::: DATA

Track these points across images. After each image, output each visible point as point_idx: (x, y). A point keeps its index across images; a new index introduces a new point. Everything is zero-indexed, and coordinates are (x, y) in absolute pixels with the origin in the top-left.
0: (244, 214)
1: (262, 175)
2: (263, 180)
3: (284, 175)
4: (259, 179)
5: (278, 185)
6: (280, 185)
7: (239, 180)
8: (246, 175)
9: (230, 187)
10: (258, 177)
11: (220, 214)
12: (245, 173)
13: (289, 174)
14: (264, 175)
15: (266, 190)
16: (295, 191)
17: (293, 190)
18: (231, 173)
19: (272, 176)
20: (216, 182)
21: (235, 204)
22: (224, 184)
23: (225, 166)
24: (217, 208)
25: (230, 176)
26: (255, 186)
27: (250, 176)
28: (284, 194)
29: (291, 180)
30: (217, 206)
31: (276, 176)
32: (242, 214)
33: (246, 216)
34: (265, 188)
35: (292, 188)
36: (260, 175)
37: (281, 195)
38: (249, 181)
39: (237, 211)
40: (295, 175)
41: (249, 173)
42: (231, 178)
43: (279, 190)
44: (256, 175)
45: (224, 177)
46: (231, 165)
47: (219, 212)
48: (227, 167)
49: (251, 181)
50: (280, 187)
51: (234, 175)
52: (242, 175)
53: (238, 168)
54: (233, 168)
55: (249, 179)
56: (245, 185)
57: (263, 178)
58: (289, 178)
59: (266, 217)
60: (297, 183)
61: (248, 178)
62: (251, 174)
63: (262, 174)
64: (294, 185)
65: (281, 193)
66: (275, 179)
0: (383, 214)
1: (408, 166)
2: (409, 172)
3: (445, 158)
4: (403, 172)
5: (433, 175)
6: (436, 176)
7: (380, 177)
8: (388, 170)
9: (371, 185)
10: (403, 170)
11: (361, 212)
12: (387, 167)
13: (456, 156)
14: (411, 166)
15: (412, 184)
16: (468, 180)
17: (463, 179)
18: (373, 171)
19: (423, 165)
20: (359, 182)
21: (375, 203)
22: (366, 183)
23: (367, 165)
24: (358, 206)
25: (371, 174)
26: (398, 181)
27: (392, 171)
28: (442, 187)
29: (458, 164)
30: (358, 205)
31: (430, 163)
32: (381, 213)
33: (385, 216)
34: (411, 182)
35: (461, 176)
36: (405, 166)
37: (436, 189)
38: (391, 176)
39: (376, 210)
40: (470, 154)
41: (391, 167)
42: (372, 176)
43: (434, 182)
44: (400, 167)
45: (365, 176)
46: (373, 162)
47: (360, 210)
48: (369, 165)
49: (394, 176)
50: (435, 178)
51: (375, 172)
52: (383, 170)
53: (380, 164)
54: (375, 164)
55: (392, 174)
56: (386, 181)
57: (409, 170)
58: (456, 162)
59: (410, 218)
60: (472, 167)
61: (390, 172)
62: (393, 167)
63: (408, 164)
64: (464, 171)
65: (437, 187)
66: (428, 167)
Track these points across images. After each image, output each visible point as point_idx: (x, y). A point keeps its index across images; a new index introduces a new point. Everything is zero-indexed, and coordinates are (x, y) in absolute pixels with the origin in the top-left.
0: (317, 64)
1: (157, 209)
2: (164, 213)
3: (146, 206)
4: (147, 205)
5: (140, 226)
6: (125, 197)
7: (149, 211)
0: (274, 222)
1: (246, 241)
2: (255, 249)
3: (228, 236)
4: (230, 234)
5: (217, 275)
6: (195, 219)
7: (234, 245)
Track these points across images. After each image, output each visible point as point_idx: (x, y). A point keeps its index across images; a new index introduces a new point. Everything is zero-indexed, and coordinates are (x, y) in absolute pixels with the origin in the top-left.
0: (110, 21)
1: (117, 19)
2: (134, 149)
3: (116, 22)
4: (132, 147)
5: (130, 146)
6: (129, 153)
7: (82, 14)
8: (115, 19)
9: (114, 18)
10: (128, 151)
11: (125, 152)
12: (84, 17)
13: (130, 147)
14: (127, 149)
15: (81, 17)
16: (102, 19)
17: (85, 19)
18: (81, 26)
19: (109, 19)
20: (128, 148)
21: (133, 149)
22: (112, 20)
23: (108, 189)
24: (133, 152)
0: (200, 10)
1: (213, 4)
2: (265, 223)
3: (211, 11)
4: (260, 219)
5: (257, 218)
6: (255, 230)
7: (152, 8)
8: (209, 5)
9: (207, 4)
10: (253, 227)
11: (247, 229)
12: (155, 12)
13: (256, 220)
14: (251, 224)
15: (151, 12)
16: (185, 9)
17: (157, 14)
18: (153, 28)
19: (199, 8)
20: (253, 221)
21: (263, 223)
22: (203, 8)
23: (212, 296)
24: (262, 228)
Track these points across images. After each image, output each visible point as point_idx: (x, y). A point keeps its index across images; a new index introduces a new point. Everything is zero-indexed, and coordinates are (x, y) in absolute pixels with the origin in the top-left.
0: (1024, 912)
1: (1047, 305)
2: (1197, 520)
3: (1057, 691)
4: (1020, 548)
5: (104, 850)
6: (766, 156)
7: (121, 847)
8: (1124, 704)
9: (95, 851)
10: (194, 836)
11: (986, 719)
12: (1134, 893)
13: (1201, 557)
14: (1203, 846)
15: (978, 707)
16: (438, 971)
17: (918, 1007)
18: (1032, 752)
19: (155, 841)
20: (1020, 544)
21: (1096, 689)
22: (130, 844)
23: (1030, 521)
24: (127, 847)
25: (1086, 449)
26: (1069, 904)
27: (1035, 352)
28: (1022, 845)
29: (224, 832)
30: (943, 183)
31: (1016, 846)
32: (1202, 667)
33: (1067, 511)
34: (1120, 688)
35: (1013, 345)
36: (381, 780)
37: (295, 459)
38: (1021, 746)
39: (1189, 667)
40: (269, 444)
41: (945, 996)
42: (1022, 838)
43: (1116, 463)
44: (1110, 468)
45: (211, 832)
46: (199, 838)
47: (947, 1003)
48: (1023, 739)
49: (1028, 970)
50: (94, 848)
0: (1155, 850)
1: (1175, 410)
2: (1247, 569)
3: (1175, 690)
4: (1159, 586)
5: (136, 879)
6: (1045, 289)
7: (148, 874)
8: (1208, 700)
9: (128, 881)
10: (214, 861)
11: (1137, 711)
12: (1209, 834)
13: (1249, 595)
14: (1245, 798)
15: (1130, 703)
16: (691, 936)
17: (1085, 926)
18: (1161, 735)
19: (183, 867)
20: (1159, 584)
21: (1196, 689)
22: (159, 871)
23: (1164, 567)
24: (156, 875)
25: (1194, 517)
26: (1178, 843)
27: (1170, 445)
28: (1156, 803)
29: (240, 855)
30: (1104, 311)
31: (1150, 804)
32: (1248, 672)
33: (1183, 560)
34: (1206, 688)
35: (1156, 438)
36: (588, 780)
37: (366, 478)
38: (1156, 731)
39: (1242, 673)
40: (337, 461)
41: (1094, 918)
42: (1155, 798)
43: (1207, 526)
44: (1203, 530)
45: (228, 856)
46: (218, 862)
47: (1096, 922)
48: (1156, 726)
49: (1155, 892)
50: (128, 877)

::::::

● **HOW TO COMPLETE THIS TASK**:
Using the records above, output exactly the lines from the first through the line that contains "16: (295, 191)", with both of those included.

● **WRITTEN ANSWER**:
Track these points across images. After each image, output each visible point as point_idx: (x, y). A point keeps its index across images; a new index introduces a new point. Everything is zero-indexed, and coordinates are (x, y) in absolute pixels with the origin in the top-left.
0: (244, 214)
1: (262, 175)
2: (263, 180)
3: (284, 175)
4: (259, 179)
5: (278, 185)
6: (280, 185)
7: (239, 180)
8: (246, 175)
9: (230, 187)
10: (258, 177)
11: (220, 214)
12: (245, 173)
13: (289, 174)
14: (264, 175)
15: (266, 190)
16: (295, 191)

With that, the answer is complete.